Altılı Masa’nın sırrı var mı?

Hatice ERGÜN Haberleri —

  • Altı temsilcinin toplumsal cinsiyet eşitliğiyle ilgili yetersizlikleri Türkiye’deki kadın hareketlerinin mücadele tarihlerine kıyaslandığında can sıkıyor.

HATİCE ERGÜN

Türkiye’de yine seçim konuşuluyor. Recep Tayyip Erdoğan, aday olacağını söyledi. 3 Temmuz’da altılı masa, İyi Parti’nin ev sahipliğinde toplanıyor; günbegün anlamsızlaşan kurumsal siyasetin akışını tartışma kapasitelerini hızla yitiren yorumcular, masadan ortak aday açıklamasını bu toplantı sonrasında bekliyorlar. Ses yok. 

Ağırlıklı olarak sosyal medyada alternatif oluşumlarda, istisnai olarak Halk TV ya da TELE1 gibi artık ana akıma karşı bir konuma yerleşmiş olan kanallarda altılı masadan temsilcilere yer veriliyor. Masanın salt devlet başkanı seçimi için mi, yoksa Türkiye siyasetine hitap eden ortak alternatif politikalarda karar kılmayı da konuşmak üzere kurulduğu belirsiz. Ortak politika hedefleriyle ilgili duyduklarımız ya da genelleştirilebilir cümlelerden çıkarsadıklarımız alternatiften ziyade olan bitenin usulen değişmesine ve fakat temelde devamına işaret ediyor. 
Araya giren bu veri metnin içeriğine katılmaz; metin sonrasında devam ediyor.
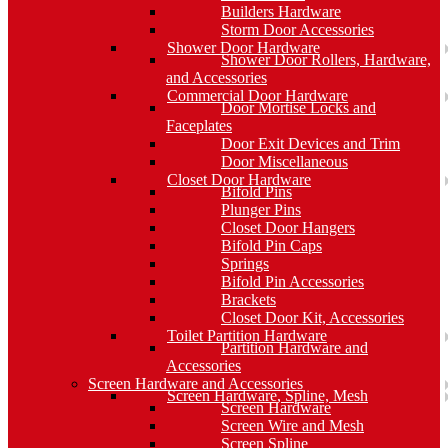
Builders Hardware
Storm Door Accessories
Shower Door Hardware
Shower Door Rollers, Hardware,
and Accessories
Commercial Door Hardware
Door Mortise Locks and
Faceplates
Door Exit Devices and Trim
Door Miscellaneous
Closet Door Hardware
Bifold Pins
Plunger Pins
Closet Door Hangers
Bifold Pin Caps
Springs
Bifold Pin Accessories
Brackets
Closet Door Kit, Accessories
Toilet Partition Hardware
Partition Hardware and
Accessories
Screen Hardware and Accessories
Screen Hardware, Spline, Mesh
Screen Hardware
Screen Wire and Mesh
Screen Spline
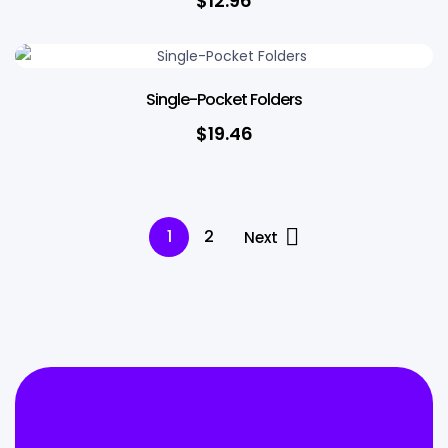
$
12.96
Single-Pocket Folders
$
19.46
1
2
Next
Zira Türkiye siyasetinin turnusol kâğıdı olan Kürtlerin haklarını ve  toplumsal cinsiyet eşitliğini siyaset pratiğine yediren bir ortak politika tartışmasından bahsetmek mümkün değil. Masadan gelen ortak sözlerde Kürt siyasal hareketinin ve özelde HDP’nin kimlik siyaseti üzerinden ve devlet bekasına meyleden bir bakışla değerlendirildiğini kestirmek mümkün. (Belirli siyasal konular üzerine ortak söz söylememek de söz söylemek anlamına geldiği ölçüde böyle.) Toplumsal cinsiyet eşitliği söz konusu olduğunda yeni ve feminist politikaya hitap edici öneri yok. Masa, bugün, Türkiye’deki kadın hareketi için gelecekteki politikalara müdahale açısından fırsat alanı açma ihtimaline göz kırpıyor. Ancak, Masa sürecine feminist müdahalenin hemen şimdi başlamaması bu ihtimali riske atıyor. 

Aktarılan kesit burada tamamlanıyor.